Extrait source –
┌──

Vendée Globe : le retour du froid pour les premiers

Par Figaronautisme.com

Alors que le gros de la flotte navigue encore en t-shirt et maillot de bain, les quinze premiers renouent un peu avec la fraîcheur tout en essayant de retrouver la leur. Des changements de température qui ne les empêchent pas de garder la tête froide, et de constater que, pour l'heure, « c’est un Vendée Globe à foilers, pour les foilers ! »

Est-ce que ça vous fait ça à vous aussi ? Pile au moment où on rafraîchit notre cartographie, on est désormais parcouru d’un petit frisson : à quelle vitesse encore va-t-on les retrouver, nos infatigables foilers qui n’ont décidément pas froid aux yeux ? Non décidément, on ne s’habitue pas à les voir cavaler autant, à commencer par Sébastien Simon (Groupe Dubreuil), le bouillant du moment, venu ravir en début de soirée la deuxième place à Thomas Ruyant (VULNERABLE). Pas de doute, il doit prendre un Dalin plaisir, lui qui en vingt heures, a rattrapé près de 40 milles sur le leader !

Des performances qui font siffler Romain Attanasio presqu’autant que les foils de son IMOCA Fortinet-Best Western, toujours en 15e position mais plus de 900 milles derrière la tête de flotte : " On voit bien que malheureusement pour les bateaux à dérives c’est plus difficile, aujourd’hui les foilers sont intouchables en vitesse ! Et même moi, avec des petits foils, c’est impossible de tenir le rythme des premiers, ils vont tellement vite ! On a beaucoup dit il y a quatre ans « ouais, les foilers tout ça », mais il y a quatre ans, c’était un scénario totalement différent. Peut-être que ça va se reproduire dans la course, qu’à un moment ça va revenir par derrière, mais aujourd’hui ça part par devant comme ça le fait en général, et on voit bien que les vitesses sont dingo, et donc les écarts complètement fous ! C’est comme ça : c’est un Vendée Globe à foilers, pour les foilers ! "

Force est de constater qu’ils tiennent en tous cas la marée, à ce rythme déjanté. Cette nuit encore, les neuf premiers bateaux sont à plus de 22 nœuds de moyenne, et même si on commence à se répéter, il y a de quoi s’interroger. Franchement, comment font-ils, une fois rentrés à terre, pour ne pas trouver la vie tristement fade ? Bâillent-ils discrètement pendant les turbulences aériennes, espérant secrètement que le pilote n’indique pas de boucler sa ceinture ? Fréquentent-ils à leurs heures perdues les bordures d’autoroute par nostalgie auditive de leurs sensations du large ? Ou pire, s’offrent-ils en cachette après le déjeuner une entrée dans un parc d’attraction pour piquer sur le grand huit un petit roupillon ? Non vraiment, ça nous effraie : comment peuvent-ils apprécier notre compagnie, nous les tristes terriens qui avons déjà l’impression de vivre une épreuve quand notre tartine matinale retombe du mauvais côté ?

Intoxication alimentaire et « petit trou de souris »

└──

Données extraites –
┌──

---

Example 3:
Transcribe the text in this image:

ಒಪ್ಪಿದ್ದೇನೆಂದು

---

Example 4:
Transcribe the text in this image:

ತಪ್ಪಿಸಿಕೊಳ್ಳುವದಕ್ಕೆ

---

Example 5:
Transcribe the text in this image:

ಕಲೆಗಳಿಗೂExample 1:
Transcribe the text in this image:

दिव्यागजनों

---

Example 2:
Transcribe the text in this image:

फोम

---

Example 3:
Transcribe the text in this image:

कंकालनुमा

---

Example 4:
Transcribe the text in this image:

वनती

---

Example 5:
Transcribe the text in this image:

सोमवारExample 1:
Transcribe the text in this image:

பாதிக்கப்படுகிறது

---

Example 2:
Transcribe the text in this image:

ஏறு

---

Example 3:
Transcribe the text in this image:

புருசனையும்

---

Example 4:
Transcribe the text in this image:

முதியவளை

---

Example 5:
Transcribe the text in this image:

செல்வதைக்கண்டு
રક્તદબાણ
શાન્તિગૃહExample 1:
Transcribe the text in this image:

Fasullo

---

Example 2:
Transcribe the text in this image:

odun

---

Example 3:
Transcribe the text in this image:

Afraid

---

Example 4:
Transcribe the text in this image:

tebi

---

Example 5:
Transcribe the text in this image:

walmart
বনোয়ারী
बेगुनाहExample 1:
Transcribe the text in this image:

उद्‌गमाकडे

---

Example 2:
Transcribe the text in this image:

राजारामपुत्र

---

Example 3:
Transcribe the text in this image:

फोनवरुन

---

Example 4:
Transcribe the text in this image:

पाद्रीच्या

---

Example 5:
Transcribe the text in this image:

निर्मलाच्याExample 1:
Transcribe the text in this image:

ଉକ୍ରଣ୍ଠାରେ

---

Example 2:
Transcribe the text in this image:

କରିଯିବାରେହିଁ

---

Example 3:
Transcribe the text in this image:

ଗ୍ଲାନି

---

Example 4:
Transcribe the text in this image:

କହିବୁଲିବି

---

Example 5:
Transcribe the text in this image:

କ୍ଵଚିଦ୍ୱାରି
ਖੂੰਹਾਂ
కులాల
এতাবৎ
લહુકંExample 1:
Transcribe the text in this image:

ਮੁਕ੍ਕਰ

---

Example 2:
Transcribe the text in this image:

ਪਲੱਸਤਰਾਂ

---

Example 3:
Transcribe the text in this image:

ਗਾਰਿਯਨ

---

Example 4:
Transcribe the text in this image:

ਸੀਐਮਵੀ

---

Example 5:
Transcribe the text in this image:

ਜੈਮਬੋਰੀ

└──

Consigne – Restituez à l'identique le passage de l'article sur le Vendée Globe allant de « Est-ce que ça » jusqu'à « le leader ! ».

Réponse rédigée –
Est-ce que ça vous fait ça à vous aussi ? Pile au moment où on rafraîchit notre cartographie, on est désormais parcouru d’un petit frisson : à quelle vitesse encore va-t-on les retrouver, nos infatigables foilers qui n’ont décidément pas froid aux yeux ? Non décidément, on ne s’habitue pas à les voir cavaler autant, à commencer par Sébastien Simon (Groupe Dubreuil), le bouillant du moment, venu ravir en début de soirée la deuxième place à Thomas Ruyant (VULNERABLE). Pas de doute, il doit prendre un Dalin plaisir, lui qui en vingt heures, a rattrapé près de 40 milles sur le leader !